Sunday, May 13, 2012

video of me going on about addiction. and a good look up my nose.

here's a video of a talk i gave a couple of weeks back at Addictions Rounds to an audience of clinicians/treatment providers and researchers: "Addiction Neuroimaging: What is known, and (how) can it be used?"

unfortunately the beginning got cut off.  missing slides after the jump.




First I’m going to spend some time talking about addiction and the brain, then give an overview of some of the most common neuroimaging techniques, and then discuss some skillful and unskillful uses of these techniques in the field of addiction.  After that, I would like to talk to you about some ways that this type of knowledge can be useful for practice, and give one example, which is my pitch for therapeutic patient education in addiction.  Finally, I would love to have a discussion about other ways, and hear from you what you feel is needed and how neuroimaging knowledge can be leveraged to improve clinical practice.
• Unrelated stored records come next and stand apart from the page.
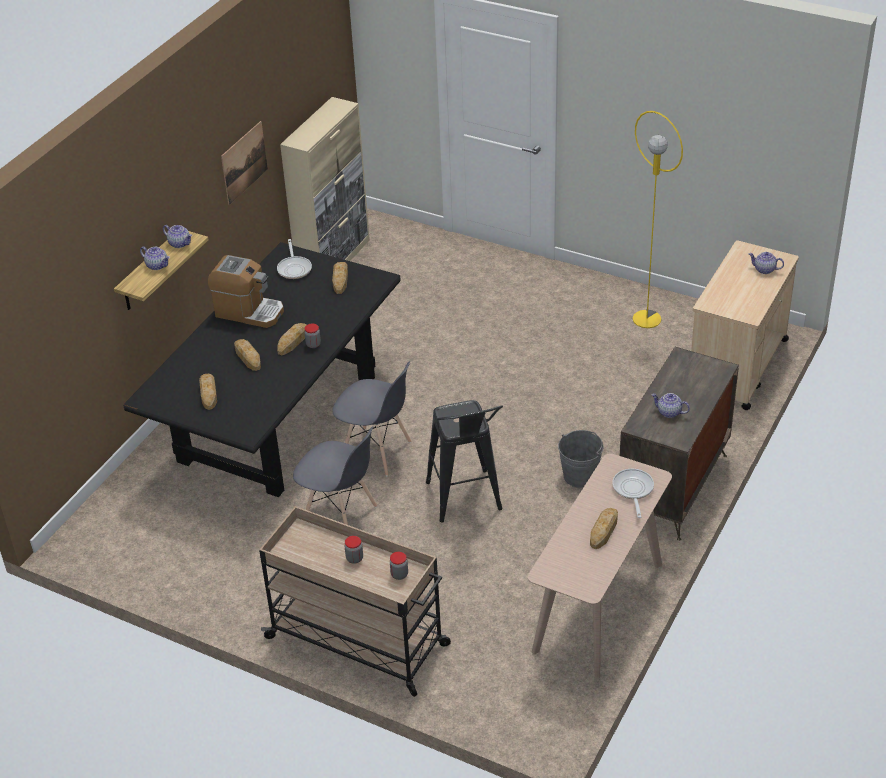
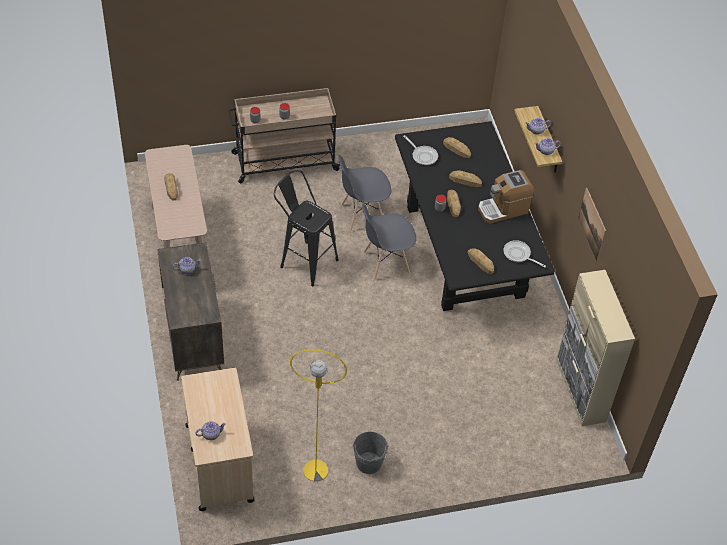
camera: 135 degrees right, 10 degrees up
grey bucket [558,430,604,488] -> grey bucket moved to [353,431,389,474]
frying pan [612,469,654,518] -> frying pan moved to [403,135,438,165]

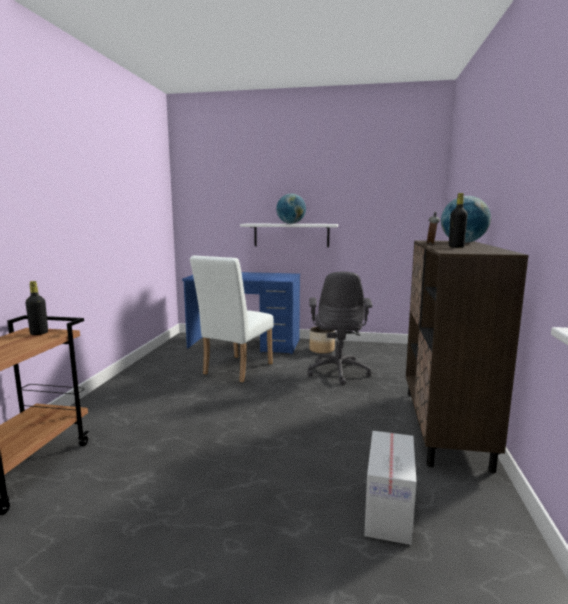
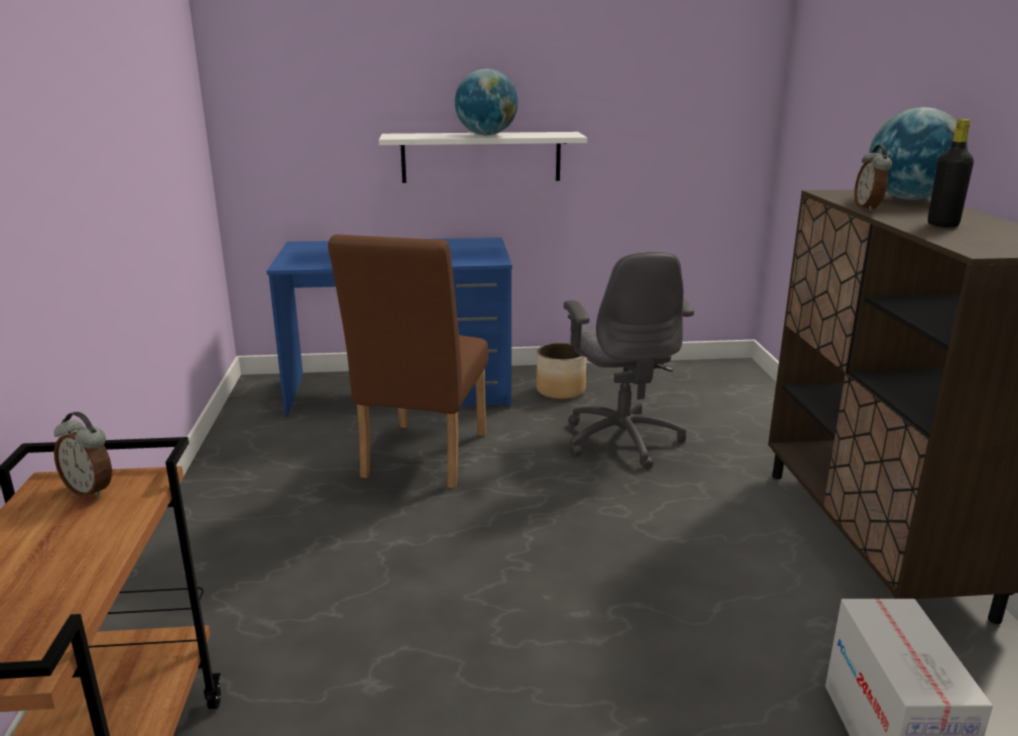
camera: 15 degrees left, 10 degrees up
black bottle [26,281,48,335] -> alarm clock [54,412,112,498]
white chair [190,256,274,382] -> brown chair [328,234,488,489]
Starting with addiction and the brain, I would like to point a quote I once heard, that the mind is what the brain does.  Most people would agree that the two are inextricably linked, and that without the brain, there can be no mind.  As such, since addiction is thought of as a mental condition, part of our understanding of the condition has to come from understanding the brain.  The reason I am pointing out what seems obvious is that different people conceptualize addiction in different ways.  This includes the disease model, but there are some schools of thought where social, environmental, psychological, and historical variables play a bigger part.  My opinion is that these views are not necessarily incompatible, because they all somehow link back to some kind of neurobiological process that ultimately steers a person’s behaviour – although it could be that we know nothing about that process.  If you believe that there are neurobiological underpinnings to addiction, then neuroimaging is a powerful tool in helping us understand.  For one, it helps understand the human experience, rather than mice or cell cultures or test tubes, and also, it helps develop biomarkers, which are biological intermediaries between internal/ or external processes and behavioural outcomes, and as such, have the advantage of being objective.  People’s internal and external experiences, self-reports, etc are so varied that it is difficult to find commonalities, so imaging provides some standardized measures that can then be compared across people and tested for utility moving forward.

 This is one way in which addiction and the brain can be conceptualized.  The first thing you’ll notice is that it isn’t a unitary construct, but rather, made up of a number of nodes that are arranged in a cycle.  These begin with administration of the addictive agent, which produces euphoria and reinforcement, which, with repeated administrations, result in neuroadaptations underlying processes like withdrawal and tolerance.  If you now add emotional components to the mix, like drug cues or stress, the result will be drug craving, eventually leading loss of control and poor decision making, and ultimately drug seeking and administration, starting the cycle all over again.  You can see on here that each of these components is associated with certain neurobiological  correlates, and the field has made great strides in understanding those correlates, using neuroimaging.  The reason this is important is that each of the nodes can be a target for intervention, but requires a thorough understanding first.